WHAT THE TASK REQUIRES: In the records below, put the lines from the one containing "## v3.1.1 - 2020-11-19" through the one containing "- Improved documentation and user guide" into a numbered list, leaving out blank lines.
/---
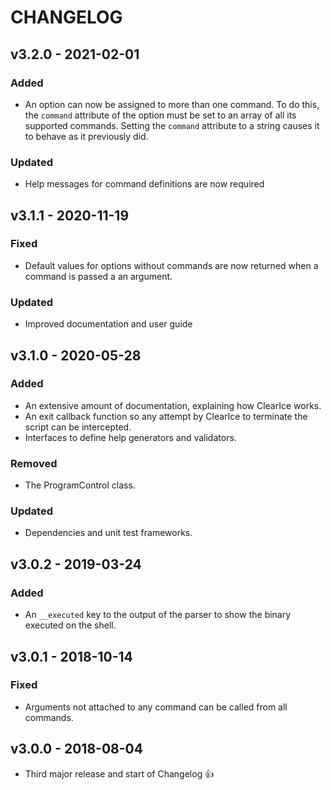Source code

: # CHANGELOG
## v3.2.0 - 2021-02-01
### Added
- An option can now be assigned to more than one command. To do this, the `command` attribute of the option must be set to an array of all its supported commands. Setting the `command` attribute to a string causes it to behave as it previously did.

### Updated
- Help messages for command definitions are now required 

## v3.1.1 - 2020-11-19
### Fixed
- Default values for options without commands are now returned when a command is passed a an argument.

### Updated
- Improved documentation and user guide

## v3.1.0 - 2020-05-28
### Added
- An extensive amount of documentation, explaining how ClearIce works.
- An exit callback function so any attempt by ClearIce to terminate the script can be intercepted.
- Interfaces to define help generators and validators. 

### Removed
- The ProgramControl class.

### Updated
- Dependencies and unit test frameworks.


## v3.0.2 - 2019-03-24
### Added
- An `__executed` key to the output of the parser to show the binary executed on the shell.

## v3.0.1 - 2018-10-14
### Fixed
- Arguments not attached to any command can be called from all commands.

## v3.0.0 - 2018-08-04
- Third major release and start of Changelog 👍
\---
RESPONSE TO THE TASK:
1. ## v3.1.1 - 2020-11-19
2. ### Fixed
3. - Default values for options without commands are now returned when a command is passed a an argument.
4. ### Updated
5. - Improved documentation and user guide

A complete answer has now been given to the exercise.